# The quest of finding teal fur...



## kirinafa (Aug 12, 2013)

I am on the search for teal fur. 
Example:
http://www.furaffinity.net/view/9120857/
http://www.furaffinity.net/view/5872715/

Its a light teal for the main body and a darker teal for the inside circles. I've looked everywhere.. and the most i can come up with is my current fursuit color, which is a light blue. 

Does teal fur exist?


----------



## Misomie (Aug 12, 2013)

You can try mendels.com. They have several shades of blue in their longer fur selection.


----------



## DerpyTurtle (Aug 13, 2013)

that's pretty much baby blue
https://www.fabric.com/buy/0260775/faux-fur-luxury-shag-baby-blue

and for the spots - https://www.fabric.com/buy/ba-402/f...se?cm_vc=756b1813-cbc1-43b3-84bd-29889bf8fb7b


this is teal http://www.wolverineleathers.com/wp-content/uploads//SS13Swatches/01O2/865TealBlueH.jpg


----------



## Calemeyr (Aug 13, 2013)

I have a similar question. How do fursuit makers get colors that aren't available in fur online? Airbrushing? Dyeing?
Say you want some obscure color for your suit like, say, cerulean (bluer than azure, greener than blue). How would you get that to work? Or would the commissioner have to pick another, more common color, altering their reference? I'm wondering this because I'll be comissioning in the future and my character would use a couple yards of greenish-blue fabric.


----------



## kirinafa (Aug 13, 2013)

Marcus Stormchaser said:


> I have a similar question. How do fursuit makers get colors that aren't available in fur online? Airbrushing? Dyeing?
> Say you want some obscure color for your suit like, say, cerulean (bluer than azure, greener than blue). How would you get that to work? Or would the commissioner have to pick another, more common color, altering their reference? I'm wondering this because I'll be comissioning in the future and my character would use a couple yards of greenish-blue fabric.



Depends on the maker, mine picked just a normal blue. Another airbrushed my spots which looks alittle wrong to my ref:

http://www.furaffinity.net/view/5872715/
http://www.furaffinity.net/view/10088931/

I'd just stay in communication with your maker and make sure they are picking your right colors.


----------



## DerpyTurtle (Aug 14, 2013)

I'm on my iPod now and see the color differently on your ref xP /shrug, unless you're going to dye fur you can't be super picky about the color. Only so many fur colors exist in the same type of fur. People with mint, teal etc. fur are kind of out of luck lol.


----------



## Shannon (Aug 27, 2013)

Pay the price and buy it from overseas.. honestly, or have it custom dyed if you do havea weird strange color fur..

I had to order half a yard of fur from austrailia because no where else carries it, my friends fur came from france, and his is teal.. you pay, but if it's what you want.. thats what you do...


----------

Requirement 1: List the usernames that head the posts in the teal fur thread, each one only once.
Requirement 2: Please rewrite the stretch of the teal fur thread from "I'm on my iPod" through "of luck lol.", changing "iPod" to "phone".

Collected data:
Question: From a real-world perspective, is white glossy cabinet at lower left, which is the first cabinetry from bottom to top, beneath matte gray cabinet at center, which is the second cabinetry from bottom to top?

Task answer 1: kirinafa, Misomie, DerpyTurtle, Calemeyr, Shannon

Task answer 2:
I'm on my phone now and see the color differently on your ref xP /shrug, unless you're going to dye fur you can't be super picky about the color. Only so many fur colors exist in the same type of fur. People with mint, teal etc. fur are kind of out of luck lol.